Efficient Industrial Refrigeration Scheduling with Peak Pricing
Rohit Konda, Jordan Prescott, Vikas Chandan, Jesse Crossno, Blake Pollard, Dan Walsh, Rick Bohonek, Jason R. Marden
TL;DR
The paper addresses efficient scheduling of industrial refrigeration under complex energy pricing by casting the problem in an inventory-control framework with state dynamics $x_t$ (temperature) and an auxiliary peak state $y$, governed by $x_{t+1}=x_t-u_t+q_t$ and $y_{t+1}=\max\{y_t,u_t\}$. It formalizes costs as a stage component $c_t(x_t,u_t)=o_t(u_t)+\mathbb{E}[h_t(x_{t+1})]$ plus a peak charge $P \max\{y,\{u_t\}\}$, and derives a Bellman recursion $V_t(x,y)=\min_{u\ge0}\{ c_t(x,u)+\mathbb{E}_{q_t}[V_{t+1}(x^+,y^+)]\}$ with $V_{T+1}(x,y)=P y$. Under TOU-only costs ($P=0$), the optimal policy is a threshold policy of the form $\pi_t^*(x,y)=x-S_t$ if $x>s_t$, and $0$ otherwise, with $s_t\ge S_t$ (and $s_t=S_t$ when $K=0$). Introducing peak pricing ($P>0$) disrupts threshold optimality; the paper provides a general structural result using a function $g_t(y)$ that partitions the state into three regimes, yielding a policy that may lie in an interval $[y, z^*_t]$ for certain $x$, and proves the value function $V_t$ is convex and nondecreasing in $y$. A simulation study with real facility data demonstrates that dynamic and modified-threshold policies can substantially outperform static designs, validating the practical value of peak-aware control design. Overall, the work highlights the need for augmented-state policies when peak costs are significant and provides theoretical and empirical guidance for efficient refrigeration management.

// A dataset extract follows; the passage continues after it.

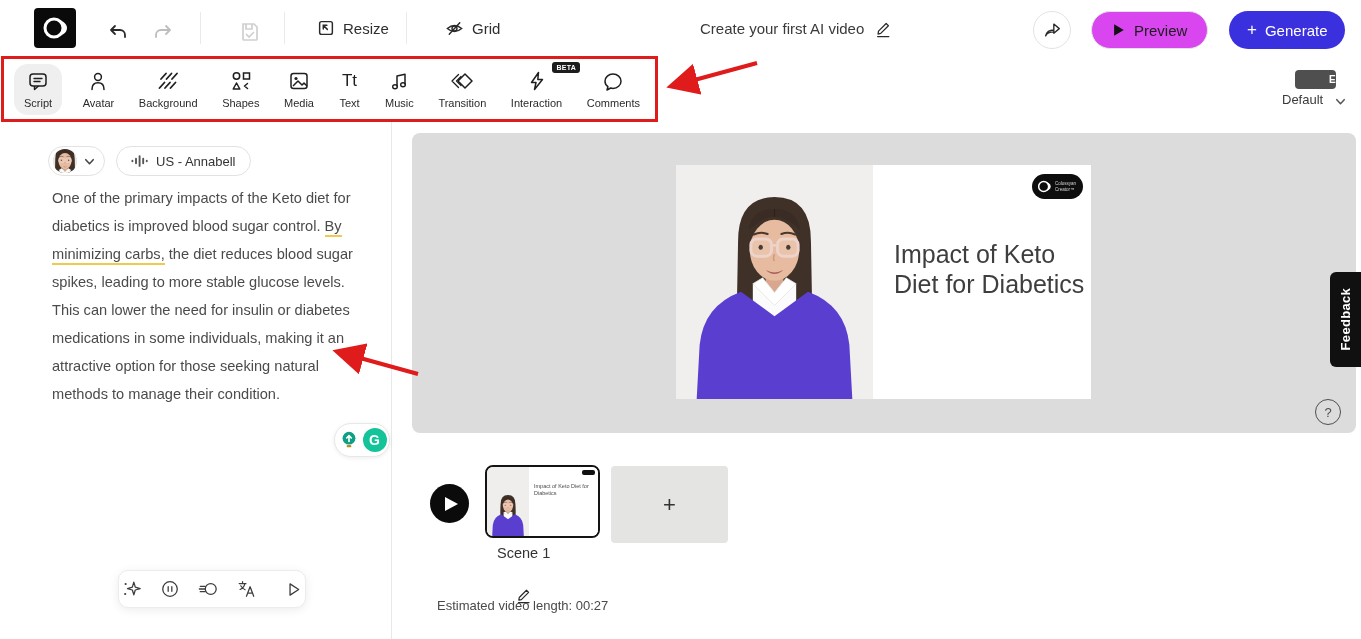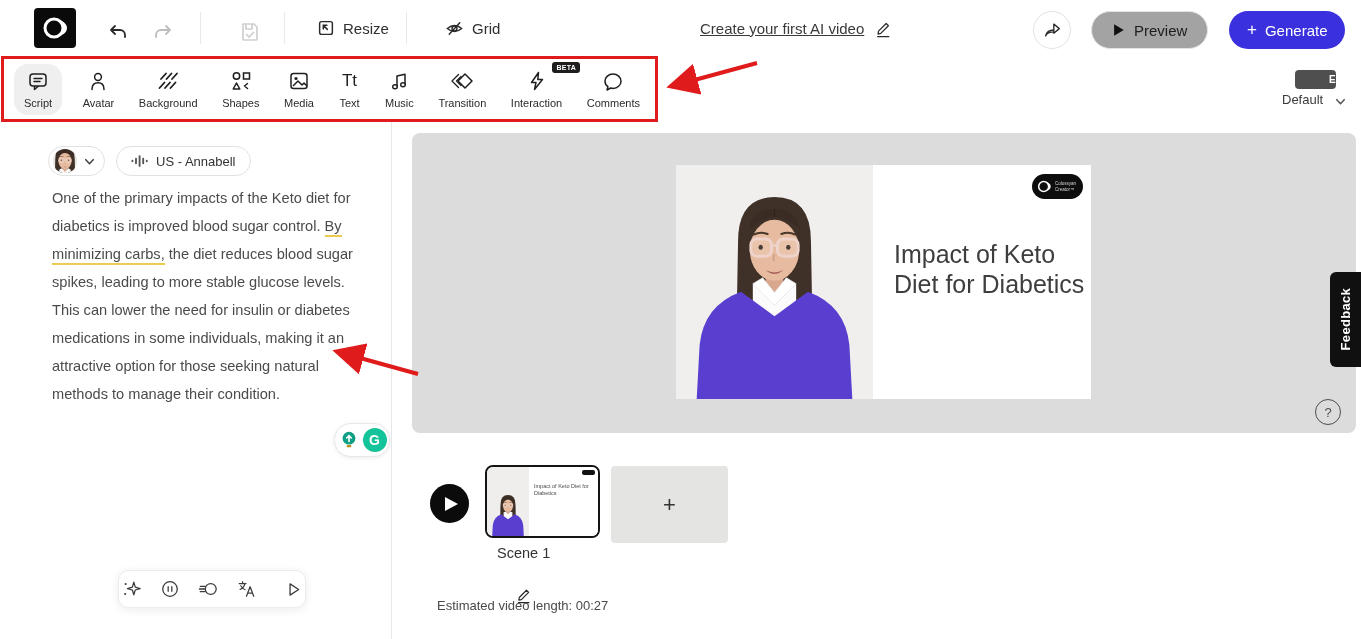"Create your first AI video" .doc-title { text-decoration: underline -> none }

The results contribute a principled understanding of how energy pricing shapes control structure in energy-intensive industrial systems.
Abstract
The widespread use of industrial refrigeration systems across various sectors contribute significantly to global energy consumption, highlighting substantial opportunities for energy conservation through intelligent control design. As such, this work focuses on control algorithm design in industrial refrigeration that minimize operational costs and provide efficient heat extraction. By adopting tools from inventory control, we characterize the structure of these optimal control policies, exploring the impact of different energy cost-rate structures such as time-of-use (TOU) pricing and peak pricing. While classical threshold policies are optimal under TOU costs, introducing peak pricing challenges their optimality, emphasizing the need for carefully designed control strategies in the presence of significant peak costs. We provide theoretical findings and simulation studies on this phenomenon, offering insights for more efficient industrial refrigeration management.